Risk-Adjusted Implementation
The strategy assumes a phased withdrawal from the broiler meat market. If the Haitian government unexpectedly implements poultry tariffs, JBG should maintain a skeleton processing capability to re-scale. However, the primary capital allocation must shift toward feed inventory and distribution logistics. Contingency includes a 15% cash reserve held in USD in Jamaican accounts to fund emergency supply chain bypasses.

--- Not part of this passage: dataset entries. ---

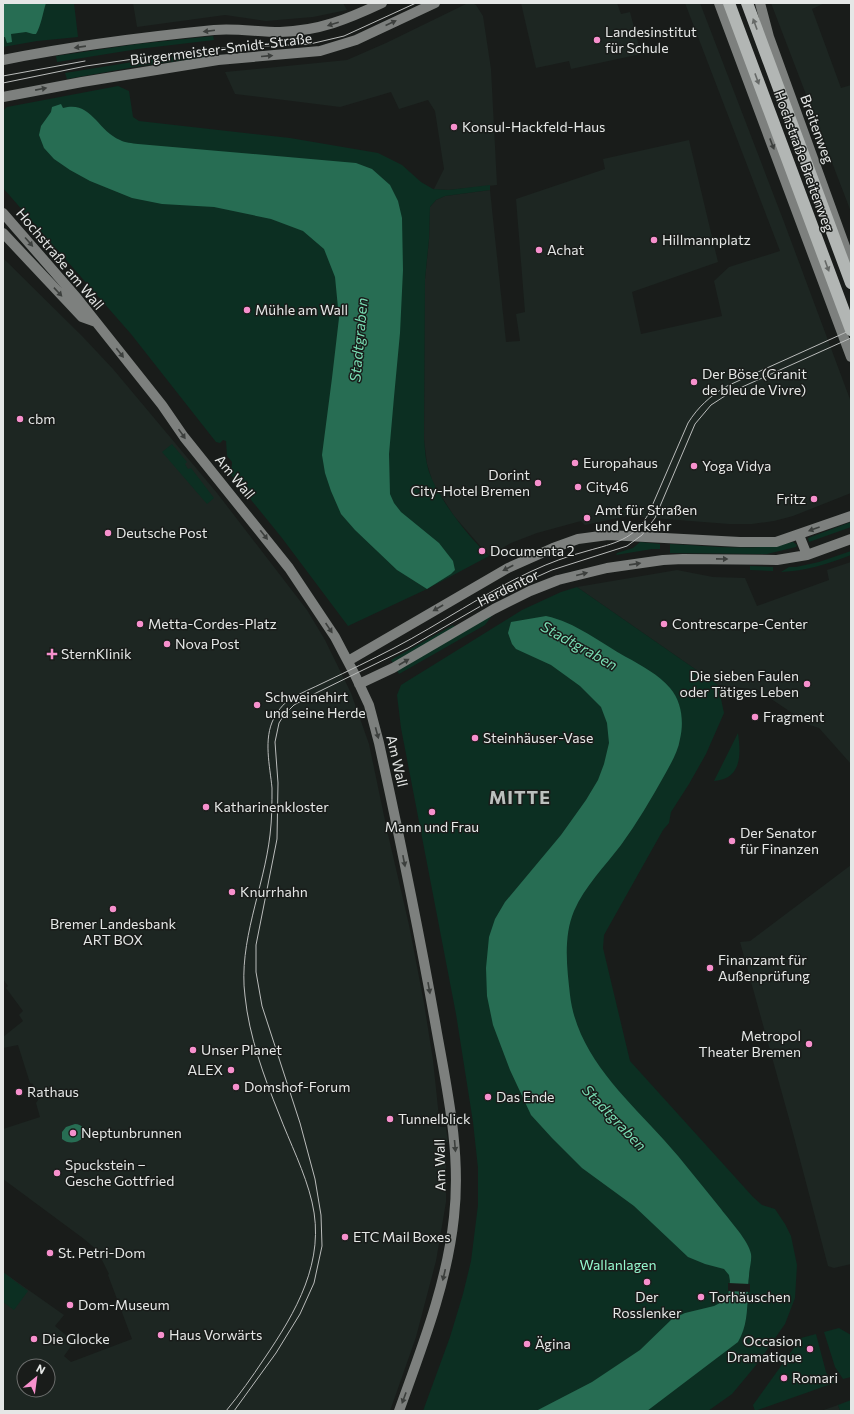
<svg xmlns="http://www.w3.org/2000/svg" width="854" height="1414" viewBox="0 0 854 1414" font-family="Commissioner,sans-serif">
	<rect width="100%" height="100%" fill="#191c1a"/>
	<path fill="#1d2622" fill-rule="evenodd" d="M133 3H343L347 10 313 17 266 21 225 15 137 27Z
		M468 3H472L476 5 483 16 491 69 497 185 448 190 434 189 444 169 435 111 428 100 399 109 391 92 340 107 235 94 225 72 347 60 386 43Z
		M521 3H617L621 14 630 12 641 54 571 69 569 61 536 68Z
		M685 3H700L784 222 851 402V493L793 516 774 521 752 524H729L627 516 585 525 581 521 537 533 511 543 489 556 454 516 433 483 427 464 424 439 425 279 429 239 430 207 436 200 445 196 490 190 506 342 520 341 516 314 525 312 516 199 605 169 603 159 689 140 718 262 632 292 641 334 722 316 714 281 729 267 780 251Z
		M771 3H825L812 9 841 88 851 85V212Z
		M3 258 83 337 113 369 217 493 307 610 325 640 351 693 369 744 387 830 409 925 424 1003 433 1060 440 1127H446L448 1142H444L446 1160V1202L436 1261 416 1337 390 1411H3V1272L64 1315 55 1326 74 1342 64 1356 71 1362 132 1339 108 1275 109 1274 97 1250 84 1239 3 1179V1129L40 1117 36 1103 38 1100 33 1084 30 1083 18 1045 3 1048V1037L23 1021 19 1015 23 1011 6 988 8 986 3 979ZM24 1366H48V1390H24Z
		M851 562V764L819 728 810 725 758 690 718 685 577 587 677 570 713 577 745 578 757 606 829 580 827 570Z
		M851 865V1264L834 1268 828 1266 793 1133 740 942 750 941Z
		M838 1405 840 1411H821Z"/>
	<path fill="#0c2f22" d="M3 3H74L78 37 37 41 3 47Z
		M213 36 214 40 138 49 57 62 56 56 137 44Z
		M215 52V56L140 66 67 79 65 73 139 61Z
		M118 86 129 91 133 117 139 121 290 138 378 153 402 165 421 182 433 189 448 190 490 185V190L445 196 436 200 430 207 429 239 425 279 424 439C425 447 425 456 427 464 432 491 468 537 489 556L427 589 348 626 282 538 231 475 232 462 227 456 226 441 223 440 220 443 216 442 131 334 3 188V111L7 107Z
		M172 444 187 462 185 464 188 469 191 468 214 498 207 504 162 452Z
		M851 522V527L809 542 808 538Z
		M640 542 660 544V549H652L616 555 617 553 633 548Z
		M793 542 797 545 796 547 767 554 670 553V544C712 546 753 552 793 542Z
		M851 551V555C828 564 806 571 781 572L789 567H796L819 562Z
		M750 566 773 567V571L750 570Z
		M577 587 718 685 724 713 706 754 689 784 671 812 669 823 663 830 604 935 603 948 630 1061 753 1197 762 1205 775 1209 785 1224 791 1236 797 1265 795 1298 785 1324 757 1364 732 1394 708 1411H423L450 1337 463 1294 471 1261 478 1205V1168L473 1122 456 1014 401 728 397 695 401 685 522 610 561 592Z
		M494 613 485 625 399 674 396 669Z
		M453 625 455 627 393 663 391 660Z
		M738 733C741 754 742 779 714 781Z
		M3 1272 28 1291 14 1310 3 1302Z
		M839 1328 851 1335V1377L843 1379 835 1367 824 1332Z
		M816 1334 826 1372 829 1378 834 1383 755 1411 753 1405 801 1338Z
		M851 1400V1411H840L838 1405Z"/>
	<path fill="#276d53" d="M3 3H46C43 12 41 26 36 34H33L26 32 11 34 12 42 7 43 5 37H3Z
		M61 104 63 108C91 100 97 130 120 140 125 143 132 143 138 144L356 163 372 169 390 185 398 201 402 218 403 270 400 333 394 397 389 454 390 494 394 503 401 512 439 543 453 561 455 570 451 574 427 589 397 570 355 530 341 514 331 491 325 473 322 455 332 378 339 318 335 277 324 249 303 231 271 219 214 207 162 204 132 198 90 181 70 170 54 159 44 148 39 135 41 126 51 112 52 107Z
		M546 616C575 622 601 643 626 657 641 665 659 675 670 688 682 702 684 722 680 739 678 752 670 765 664 776 651 799 637 823 621 845 605 866 585 886 574 911 563 937 567 968 570 995 577 1055 626 1098 664 1140 684 1162 702 1186 721 1209 729 1220 749 1241 751 1254 752 1261 749 1269 749 1276 748 1282 748 1288 748 1294 747 1311 747 1327 738 1342L647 1411H536L592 1382 640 1350 672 1319 685 1313 714 1306 724 1301 728 1297 730 1281 729 1275 724 1269 705 1264 688 1257 634 1206 582 1168 552 1138 531 1115 510 1070 493 1025 487 996 486 968 489 937 495 919 505 902 561 835 586 800 598 780 604 764 609 743 607 723 601 707 580 686 551 665 516 649 512 644 508 633 511 622Z
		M75 1124C82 1124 85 1129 85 1135 80 1143 69 1145 62 1139V1132L66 1127Z"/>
	<path fill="#191c1a" d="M728 1283 750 1284V1292L728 1291Z"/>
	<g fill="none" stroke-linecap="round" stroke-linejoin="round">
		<path stroke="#7d807e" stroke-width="10" d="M719 3 851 357
			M760 3 769 37 851 263
			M3 60C72 46 143 37 214 30 236 28 258 32 280 32 319 31 348 19 382 3
			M3 97 82 82 218 60 320 51 356 40 435 3
			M3 213 77 298 162 405 184 437 289 568 335 637 355 675 369 705 379 743C400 839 420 936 437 1033 448 1094 461 1154 454 1217 447 1284 422 1347 399 1411
			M3 233 82 317 96 322
			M799 535 807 555
			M348 661 508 568 553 548 578 539 608 535 740 542H776L851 516
			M359 684 393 668 494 609 530 591 558 580 607 568 663 560 683 559 777 560 807 555 851 539"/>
		<path stroke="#babcbb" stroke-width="1" d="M3 76 85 61
			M3 83 86 66 188 51 223 48 310 44 344 36 416 3
			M226 1411C240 1394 252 1377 264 1359 296 1312 326 1261 312 1202 305 1172 290 1143 279 1114 264 1077 249 1036 245 996 238 942 264 888 270 835 272 819 272 803 272 788 270 766 263 739 274 718 277 712 283 704 289 700 300 693 313 688 325 682 348 671 371 660 394 648 440 624 484 593 532 571 549 563 568 556 587 551 615 543 634 540 649 513L688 423C698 407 710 396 727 386L851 330
			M234 1411 276 1353 300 1314 314 1283 322 1246 321 1215 315 1179 300 1123 262 1006 256 972V945L277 839 278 783 275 742 279 723 284 715 294 705 316 693 408 648 512 588 552 570 627 546 642 535 655 518 695 424 711 405 731 392 851 338"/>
		<path stroke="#b2b6b4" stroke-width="12" d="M729 3 851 330
			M747 3 851 283"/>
	</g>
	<defs><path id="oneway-solid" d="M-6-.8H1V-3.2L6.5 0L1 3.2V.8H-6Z"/></defs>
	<g fill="#3c3f3d">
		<use href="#oneway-solid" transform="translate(391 23) rotate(-25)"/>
		<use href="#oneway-solid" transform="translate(333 24) rotate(163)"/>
		<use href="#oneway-solid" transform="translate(209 31) rotate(173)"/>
		<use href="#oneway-solid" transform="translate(80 47) rotate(172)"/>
		<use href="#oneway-solid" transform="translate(267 56) rotate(-5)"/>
		<use href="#oneway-solid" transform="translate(41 89) rotate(-11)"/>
		<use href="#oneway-solid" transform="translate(772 144) rotate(69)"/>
		<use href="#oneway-solid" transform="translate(29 242) rotate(49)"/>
		<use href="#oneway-solid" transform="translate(58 292) rotate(47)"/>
		<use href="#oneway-solid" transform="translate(120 353) rotate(52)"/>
		<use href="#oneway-solid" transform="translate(182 434) rotate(55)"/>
		<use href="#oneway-solid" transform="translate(814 529) rotate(160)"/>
		<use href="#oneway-solid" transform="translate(264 535) rotate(52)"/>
		<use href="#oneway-solid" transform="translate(722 559) rotate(1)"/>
		<use href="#oneway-solid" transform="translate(635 564) rotate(-8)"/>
		<use href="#oneway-solid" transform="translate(508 568) rotate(153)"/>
		<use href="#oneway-solid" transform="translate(582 574) rotate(-14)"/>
		<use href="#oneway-solid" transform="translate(438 608) rotate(150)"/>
		<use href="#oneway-solid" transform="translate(329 628) rotate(56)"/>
		<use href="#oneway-solid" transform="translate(404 662) rotate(-30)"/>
		<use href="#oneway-solid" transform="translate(377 733) rotate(75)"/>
		<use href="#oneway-solid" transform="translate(404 861) rotate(79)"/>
		<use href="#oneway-solid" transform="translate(429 988) rotate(80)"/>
		<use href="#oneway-solid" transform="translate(455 1146) rotate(85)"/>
		<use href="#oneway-solid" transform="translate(444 1275) rotate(103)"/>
		<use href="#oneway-solid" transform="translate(404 1398) rotate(110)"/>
	</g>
	<g fill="#666967">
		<use href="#oneway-solid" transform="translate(755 24) rotate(-110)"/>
		<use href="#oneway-solid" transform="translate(757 79) rotate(70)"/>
		<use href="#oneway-solid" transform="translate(827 266) rotate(70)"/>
	</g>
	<g fill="#f790cd" stroke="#191c1a" stroke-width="1.5">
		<circle cx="597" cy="40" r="4"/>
		<circle cx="454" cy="127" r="4"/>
		<circle cx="654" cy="240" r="4"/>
		<circle cx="539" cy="250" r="4"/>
		<circle cx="247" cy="310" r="4"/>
		<circle cx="694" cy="382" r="4"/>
		<circle cx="20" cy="419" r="4"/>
		<circle cx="575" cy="463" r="4"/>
		<circle cx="694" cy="466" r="4"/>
		<circle cx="538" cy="483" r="4"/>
		<circle cx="578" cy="487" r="4"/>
		<circle cx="814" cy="499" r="4"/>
		<circle cx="587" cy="518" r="4"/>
		<circle cx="108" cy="533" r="4"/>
		<circle cx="482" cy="551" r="4"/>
		<circle cx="140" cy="624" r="4"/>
		<circle cx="664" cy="624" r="4"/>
		<circle cx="167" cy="644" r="4"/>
		<path d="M50 648h4v4h4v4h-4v4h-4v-4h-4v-4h4z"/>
		<circle cx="807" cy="684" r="4"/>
		<circle cx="257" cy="705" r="4"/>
		<circle cx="755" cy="717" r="4"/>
		<circle cx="475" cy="738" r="4"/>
		<circle cx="206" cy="807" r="4"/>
		<circle cx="432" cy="812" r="4"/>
		<circle cx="732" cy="841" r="4"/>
		<circle cx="232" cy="892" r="4"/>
		<circle cx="113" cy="909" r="4"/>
		<circle cx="710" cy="968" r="4"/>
		<circle cx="809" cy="1044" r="4"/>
		<circle cx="193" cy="1050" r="4"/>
		<circle cx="231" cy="1070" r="4"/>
		<circle cx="236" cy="1087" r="4"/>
		<circle cx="19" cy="1092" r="4"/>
		<circle cx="488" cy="1097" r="4"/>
		<circle cx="390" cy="1119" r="4"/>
		<circle cx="73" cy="1133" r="4"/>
		<circle cx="57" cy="1173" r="4"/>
		<circle cx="345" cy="1237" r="4"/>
		<circle cx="50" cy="1253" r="4"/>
		<circle cx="647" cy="1282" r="4"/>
		<circle cx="701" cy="1297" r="4"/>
		<circle cx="70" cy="1305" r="4"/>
		<circle cx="161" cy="1335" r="4"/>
		<circle cx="34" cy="1339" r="4"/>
		<circle cx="527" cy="1344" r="4"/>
		<circle cx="810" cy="1349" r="4"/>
		<circle cx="784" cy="1378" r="4"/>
	</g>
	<g text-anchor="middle" stroke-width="3" stroke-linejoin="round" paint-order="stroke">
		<g font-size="14" fill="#e5e7e6" stroke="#191c1a" text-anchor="start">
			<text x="605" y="37">Landesinstitut<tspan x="605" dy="16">für Schule</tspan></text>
			<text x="462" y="132">Konsul-Hackfeld-Haus</text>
			<text x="662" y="245">Hillmannplatz</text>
			<text x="547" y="255">Achat</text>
			<text x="255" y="315">Mühle am Wall</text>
			<text x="702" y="379">Der Böse (Granit<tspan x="702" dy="16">de bleu de Vivre)</tspan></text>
			<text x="28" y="424">cbm</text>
			<text x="583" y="468">Europahaus</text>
			<text x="702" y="471">Yoga Vidya</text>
			<text x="530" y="480" text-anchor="end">Dorint<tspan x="530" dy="16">City-Hotel Bremen</tspan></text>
			<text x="586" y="492">City46</text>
			<text x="806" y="504" text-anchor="end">Fritz</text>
			<text x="595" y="515">Amt für Straßen<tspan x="595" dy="16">und Verkehr</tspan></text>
			<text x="116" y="538">Deutsche Post</text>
			<text x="490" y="556">Documenta 2</text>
			<text x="148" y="629">Metta-Cordes-Platz</text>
			<text x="672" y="629">Contrescarpe-Center</text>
			<text x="175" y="649">Nova Post</text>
			<text x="61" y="659">SternKlinik</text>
			<text x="799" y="681" text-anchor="end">Die sieben Faulen<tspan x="799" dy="16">oder Tätiges Leben</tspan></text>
			<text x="265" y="702">Schweinehirt<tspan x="265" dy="16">und seine Herde</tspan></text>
			<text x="763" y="722">Fragment</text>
			<text x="483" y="743">Steinhäuser-Vase</text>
			<text x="214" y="812">Katharinenkloster</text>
			<text x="432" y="832" text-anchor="middle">Mann und Frau</text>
			<text x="740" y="838">Der Senator<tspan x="740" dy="16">für Finanzen</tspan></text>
			<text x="240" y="897">Knurrhahn</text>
			<text x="113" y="929" text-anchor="middle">Bremer Landesbank<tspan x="113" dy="16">ART BOX</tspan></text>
			<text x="718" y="965">Finanzamt für<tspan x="718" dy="16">Außenprüfung</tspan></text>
			<text x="801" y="1041" text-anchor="end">Metropol<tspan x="801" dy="16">Theater Bremen</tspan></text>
			<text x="201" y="1055">Unser Planet</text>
			<text x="223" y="1075" text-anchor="end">ALEX</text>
			<text x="244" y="1092">Domshof-Forum</text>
			<text x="27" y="1097">Rathaus</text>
			<text x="496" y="1102">Das Ende</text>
			<text x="398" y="1124">Tunnelblick</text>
			<text x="81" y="1138">Neptunbrunnen</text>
			<text x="65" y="1170">Spuckstein –<tspan x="65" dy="16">Gesche Gottfried</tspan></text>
			<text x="353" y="1242">ETC Mail Boxes</text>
			<text x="58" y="1258">St. Petri-Dom</text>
			<text x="647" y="1302" text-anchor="middle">Der<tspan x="647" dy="16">Rosslenker</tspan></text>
			<text x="709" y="1302">Torhäuschen</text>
			<text x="78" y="1310">Dom-Museum</text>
			<text x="169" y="1340">Haus Vorwärts</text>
			<text x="42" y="1344">Die Glocke</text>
			<text x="802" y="1346" text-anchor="end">Occasion<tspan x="802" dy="16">Dramatique</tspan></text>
			<text x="535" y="1349">Ägina</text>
			<text x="792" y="1383">Romari</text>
		</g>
		<g font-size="14" fill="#e5e7e6" stroke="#191c1a">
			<text transform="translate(221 49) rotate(-7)" y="5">Bürgermeister-Smidt-Straße</text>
			<text transform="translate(817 129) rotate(70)" y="5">Breitenweg</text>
			<text transform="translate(804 161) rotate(70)" y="5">Hochstraße Breitenweg</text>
			<text transform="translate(60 259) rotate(50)" y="5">Hochstraße am Wall</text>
			<text transform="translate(235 477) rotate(50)" y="5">Am Wall</text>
			<text transform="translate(508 588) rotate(-26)" y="5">Herdentor</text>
			<text transform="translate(397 761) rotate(77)" y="5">Am Wall</text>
			<text transform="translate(440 1165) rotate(-91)" y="5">Am Wall</text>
		</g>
		<g font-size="14" fill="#94f9ce" stroke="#191c1a">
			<text x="618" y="1270">Wallanlagen</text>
		</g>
		<g font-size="15" font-style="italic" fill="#79ddb3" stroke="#191c1a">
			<text transform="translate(359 340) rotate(-85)" y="5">Stadtgraben</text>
			<text transform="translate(579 646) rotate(29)" y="5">Stadtgraben</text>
			<text transform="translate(614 1118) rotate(46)" y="5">Stadtgraben</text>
		</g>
		<g font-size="18" font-weight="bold" letter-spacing="1" fill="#bcc0be" stroke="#191c1a">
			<text x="520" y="804">MITTE</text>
		</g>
	</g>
	<rect width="854" height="1414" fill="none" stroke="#e5e7e6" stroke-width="8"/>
	<g transform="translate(36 1378) rotate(29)"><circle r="19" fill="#191c1a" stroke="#6b6d6c"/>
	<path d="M0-3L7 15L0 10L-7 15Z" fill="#f790cd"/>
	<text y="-6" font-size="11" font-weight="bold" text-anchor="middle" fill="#e5e7e6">N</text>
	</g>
</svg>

4. Executive Review and BLUF
BLUF
Stay in Haiti but pivot immediately. JBG should cease competing with US frozen imports and reposition Haiti Broilers as an agricultural infrastructure company. The core value lies in the feed mill and hatchery, not the processing plant. By focusing on B2B sales of feed and day-old chicks to local farmers, JBG shifts the market risk to the retail level while securing the highest-margin segment of the value chain. This preserves the 25 million USD investment while narrowing the path to profitability within 12 to 18 months. Exit is a last resort that ignores the structural demand for agricultural inputs in Haiti.
Dangerous Assumption
The single most dangerous assumption is that the Haitian port infrastructure will remain functional enough to allow the consistent import of corn and soy. If the port faces a long-term blockade, the feed-centric strategy fails immediately as there are no local substitutes for grain at scale.
Unaddressed Risks
- Political Risk (High): Total state collapse would render any commercial operation, regardless of strategy, impossible to secure.
- Currency Risk (High): Continued Gourde devaluation could make imported feed ingredients unaffordable for local farmers, even if JBG operates efficiently.
Unconsidered Alternative
The team did not fully explore a Co-op Integration Model. JBG could lease its processing facilities to a collective of local farmers, shifting the labor and operational headaches of bird-rearing and processing to the community while JBG retains a guaranteed take-or-pay contract for feed and chicks. This would insulate the company from local labor disputes and direct production losses.